Source records
- - -
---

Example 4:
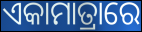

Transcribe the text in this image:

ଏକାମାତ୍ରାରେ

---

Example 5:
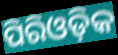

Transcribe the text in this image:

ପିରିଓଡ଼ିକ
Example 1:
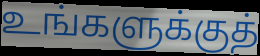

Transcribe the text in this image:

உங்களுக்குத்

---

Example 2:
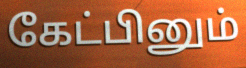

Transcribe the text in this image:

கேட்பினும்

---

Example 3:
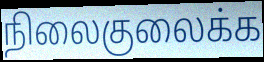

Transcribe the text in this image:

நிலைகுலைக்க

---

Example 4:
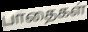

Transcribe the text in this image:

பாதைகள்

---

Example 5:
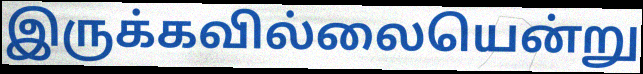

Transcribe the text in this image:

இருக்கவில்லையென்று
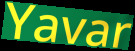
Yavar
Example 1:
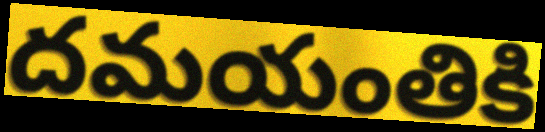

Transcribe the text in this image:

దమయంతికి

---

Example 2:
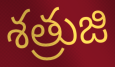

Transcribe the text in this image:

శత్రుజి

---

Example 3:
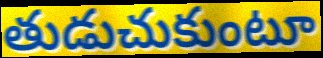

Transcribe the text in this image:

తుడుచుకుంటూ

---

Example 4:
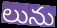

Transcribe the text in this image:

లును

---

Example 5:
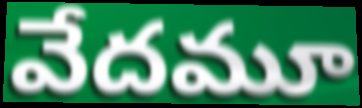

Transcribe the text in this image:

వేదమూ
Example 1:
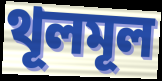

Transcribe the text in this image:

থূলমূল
- - -
_Exercise requirements_.
Would you retype every line shown above exactly, leaving the pictures aside?

_Completed task_.
---

Example 4:

Transcribe the text in this image:

ଏକାମାତ୍ରାରେ

---

Example 5:

Transcribe the text in this image:

ପିରିଓଡ଼ିକ
Example 1:

Transcribe the text in this image:

உங்களுக்குத்

---

Example 2:

Transcribe the text in this image:

கேட்பினும்

---

Example 3:

Transcribe the text in this image:

நிலைகுலைக்க

---

Example 4:

Transcribe the text in this image:

பாதைகள்

---

Example 5:

Transcribe the text in this image:

இருக்கவில்லையென்று
Yavar
Example 1:

Transcribe the text in this image:

దమయంతికి

---

Example 2:

Transcribe the text in this image:

శత్రుజి

---

Example 3:

Transcribe the text in this image:

తుడుచుకుంటూ

---

Example 4:

Transcribe the text in this image:

లును

---

Example 5:

Transcribe the text in this image:

వేదమూ
Example 1:

Transcribe the text in this image:

থূলমূল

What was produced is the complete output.